M. Giard[1] soutient que les couleurs brillantes de certaines éponges et de certaines ascidies leur servent de moyen de protection. En outre, une brillante coloration rend service à beaucoup d’animaux en ce qu’elle sert d’avertissement à leurs ennemis ; elle leur apprend, en effet, que l’animal coloré a mauvais goût ou qu’il possède certains moyens spéciaux de défense. Nous nous réservons, d’ailleurs, de discuter plus complètement ce sujet.
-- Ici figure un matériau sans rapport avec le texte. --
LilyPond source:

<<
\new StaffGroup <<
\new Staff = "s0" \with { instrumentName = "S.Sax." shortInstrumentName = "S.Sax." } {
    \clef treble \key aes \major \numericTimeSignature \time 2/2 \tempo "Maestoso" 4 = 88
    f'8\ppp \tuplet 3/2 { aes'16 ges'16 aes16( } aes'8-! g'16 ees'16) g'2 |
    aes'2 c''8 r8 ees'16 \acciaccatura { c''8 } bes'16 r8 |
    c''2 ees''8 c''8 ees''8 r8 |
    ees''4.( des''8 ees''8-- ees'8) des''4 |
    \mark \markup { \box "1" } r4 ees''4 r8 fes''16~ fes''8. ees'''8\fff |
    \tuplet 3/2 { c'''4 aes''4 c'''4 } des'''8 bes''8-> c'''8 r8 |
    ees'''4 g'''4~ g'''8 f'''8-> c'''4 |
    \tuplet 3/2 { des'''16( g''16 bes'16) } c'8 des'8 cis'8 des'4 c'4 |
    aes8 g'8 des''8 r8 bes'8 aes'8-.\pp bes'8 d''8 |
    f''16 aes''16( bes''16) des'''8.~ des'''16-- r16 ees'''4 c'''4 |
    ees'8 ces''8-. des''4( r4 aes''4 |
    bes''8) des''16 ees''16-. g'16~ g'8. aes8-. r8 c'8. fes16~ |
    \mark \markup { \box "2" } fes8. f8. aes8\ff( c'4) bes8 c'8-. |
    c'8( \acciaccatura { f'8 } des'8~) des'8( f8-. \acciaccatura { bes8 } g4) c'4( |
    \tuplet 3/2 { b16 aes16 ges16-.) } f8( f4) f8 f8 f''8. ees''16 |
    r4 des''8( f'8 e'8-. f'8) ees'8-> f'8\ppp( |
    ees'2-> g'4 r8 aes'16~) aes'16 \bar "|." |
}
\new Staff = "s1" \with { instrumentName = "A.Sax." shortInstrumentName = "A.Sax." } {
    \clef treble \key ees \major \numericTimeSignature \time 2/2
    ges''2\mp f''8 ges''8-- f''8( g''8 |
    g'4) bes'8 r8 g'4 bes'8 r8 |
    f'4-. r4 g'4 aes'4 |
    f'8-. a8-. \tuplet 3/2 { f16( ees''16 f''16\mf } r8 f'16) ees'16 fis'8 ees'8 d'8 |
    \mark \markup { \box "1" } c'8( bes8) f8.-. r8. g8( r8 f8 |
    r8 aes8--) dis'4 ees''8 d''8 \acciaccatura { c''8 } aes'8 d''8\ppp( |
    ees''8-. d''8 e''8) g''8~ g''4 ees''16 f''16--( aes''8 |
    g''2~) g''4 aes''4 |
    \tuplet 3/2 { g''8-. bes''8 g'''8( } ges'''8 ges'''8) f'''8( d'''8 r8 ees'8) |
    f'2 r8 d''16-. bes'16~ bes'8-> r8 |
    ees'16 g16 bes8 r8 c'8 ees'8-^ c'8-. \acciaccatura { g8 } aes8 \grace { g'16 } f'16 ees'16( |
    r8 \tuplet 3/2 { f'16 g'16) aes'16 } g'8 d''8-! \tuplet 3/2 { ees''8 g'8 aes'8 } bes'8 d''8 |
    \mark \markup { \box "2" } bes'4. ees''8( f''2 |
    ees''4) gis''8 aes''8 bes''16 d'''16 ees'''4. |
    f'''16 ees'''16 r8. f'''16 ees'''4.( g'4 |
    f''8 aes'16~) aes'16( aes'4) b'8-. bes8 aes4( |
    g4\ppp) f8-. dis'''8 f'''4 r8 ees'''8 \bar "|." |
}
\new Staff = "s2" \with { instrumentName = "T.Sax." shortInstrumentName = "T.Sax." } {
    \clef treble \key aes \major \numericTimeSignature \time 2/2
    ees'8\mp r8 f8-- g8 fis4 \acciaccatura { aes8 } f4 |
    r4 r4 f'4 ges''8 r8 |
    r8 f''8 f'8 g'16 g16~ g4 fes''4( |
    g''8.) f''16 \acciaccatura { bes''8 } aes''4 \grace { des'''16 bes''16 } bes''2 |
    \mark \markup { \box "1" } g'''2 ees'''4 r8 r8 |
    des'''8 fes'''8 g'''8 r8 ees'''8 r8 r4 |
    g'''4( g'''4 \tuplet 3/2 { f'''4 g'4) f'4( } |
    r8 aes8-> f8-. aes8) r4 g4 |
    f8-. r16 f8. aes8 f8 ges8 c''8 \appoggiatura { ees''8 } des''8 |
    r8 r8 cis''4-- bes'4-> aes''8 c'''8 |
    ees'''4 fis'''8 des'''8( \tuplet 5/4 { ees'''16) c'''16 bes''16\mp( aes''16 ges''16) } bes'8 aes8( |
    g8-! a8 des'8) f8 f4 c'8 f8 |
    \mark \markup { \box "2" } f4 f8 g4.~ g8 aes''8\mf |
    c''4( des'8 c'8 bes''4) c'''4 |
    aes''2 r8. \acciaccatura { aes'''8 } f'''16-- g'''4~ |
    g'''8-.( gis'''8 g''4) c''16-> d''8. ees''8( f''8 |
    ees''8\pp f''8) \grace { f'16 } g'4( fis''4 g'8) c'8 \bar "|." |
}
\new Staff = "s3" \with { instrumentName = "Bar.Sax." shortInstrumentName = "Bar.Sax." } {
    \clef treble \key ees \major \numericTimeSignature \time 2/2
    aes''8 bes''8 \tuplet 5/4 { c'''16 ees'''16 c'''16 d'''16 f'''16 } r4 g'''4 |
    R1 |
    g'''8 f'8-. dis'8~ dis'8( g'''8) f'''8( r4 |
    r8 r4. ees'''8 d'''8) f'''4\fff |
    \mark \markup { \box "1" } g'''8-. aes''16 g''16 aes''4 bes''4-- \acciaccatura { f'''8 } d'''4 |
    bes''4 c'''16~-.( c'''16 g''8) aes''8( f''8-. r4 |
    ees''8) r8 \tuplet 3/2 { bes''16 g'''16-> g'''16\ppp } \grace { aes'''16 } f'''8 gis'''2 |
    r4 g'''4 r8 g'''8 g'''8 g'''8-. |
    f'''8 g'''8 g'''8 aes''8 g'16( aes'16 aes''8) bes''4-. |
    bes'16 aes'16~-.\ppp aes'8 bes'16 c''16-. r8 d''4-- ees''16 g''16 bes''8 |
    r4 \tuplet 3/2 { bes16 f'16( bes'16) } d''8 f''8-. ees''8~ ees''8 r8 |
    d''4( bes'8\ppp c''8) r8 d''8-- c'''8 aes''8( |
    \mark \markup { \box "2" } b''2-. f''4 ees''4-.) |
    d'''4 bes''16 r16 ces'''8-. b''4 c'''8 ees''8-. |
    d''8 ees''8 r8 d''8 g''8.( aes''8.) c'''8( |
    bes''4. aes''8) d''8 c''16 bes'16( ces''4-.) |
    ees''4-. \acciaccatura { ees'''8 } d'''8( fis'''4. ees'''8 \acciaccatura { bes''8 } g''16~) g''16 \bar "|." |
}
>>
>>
Nous sommes si ignorants quand il s’agit des animaux inférieurs, que nous nous contentons d’attribuer leurs magnifiques couleurs, soit à la nature chimique, soit à la structure élémentaire de leurs tissus, indépendamment de tout avantage que ces animaux peuvent en tirer. On peut à peine imaginer une couleur plus belle que celle du sang artériel, mais il n’y a aucune raison de supposer que cette couleur présente en elle-même un avantage ; car, bien qu’elle puisse ajouter à la beauté de la joue de la jeune fille, personne n’oserait prétendre qu’elle ait été acquise dans ce but. De même, chez une foule d’animaux, surtout les plus infimes, la bile affecte une fort belle couleur ; ainsi M. Hancock m’apprend que les Éolides (limaces de mer nues) doivent leur extrême beauté à ce que les glandes biliaires s’aperçoivent au travers des téguments transparents ; mais cette beauté n’a probablement pour ces animaux aucune utilité. Tous les voyageurs font des descriptions enthousiastes de la magnificence des teintes que revêtent les feuilles d’automne dans une forêt américaine ; personne ne suppose, cependant, qu’il en résulte aucun avantage pour les arbres. Il y a la plus grande analogie, au point de vue de la composition chimique, entre les combinaisons organiques naturelles et les substances si nombreuses que les chimistes sont récemment parvenus à produire ; or, ces dernières présentent parfois les couleurs les plus splendides, et il serait étrange que des substances semblablement colorées ne soient pas fréquemment produites, indépendamment de tout but utilitaire à

  1. Archives de Zoolog. Expér., oct. 1872, p. 563.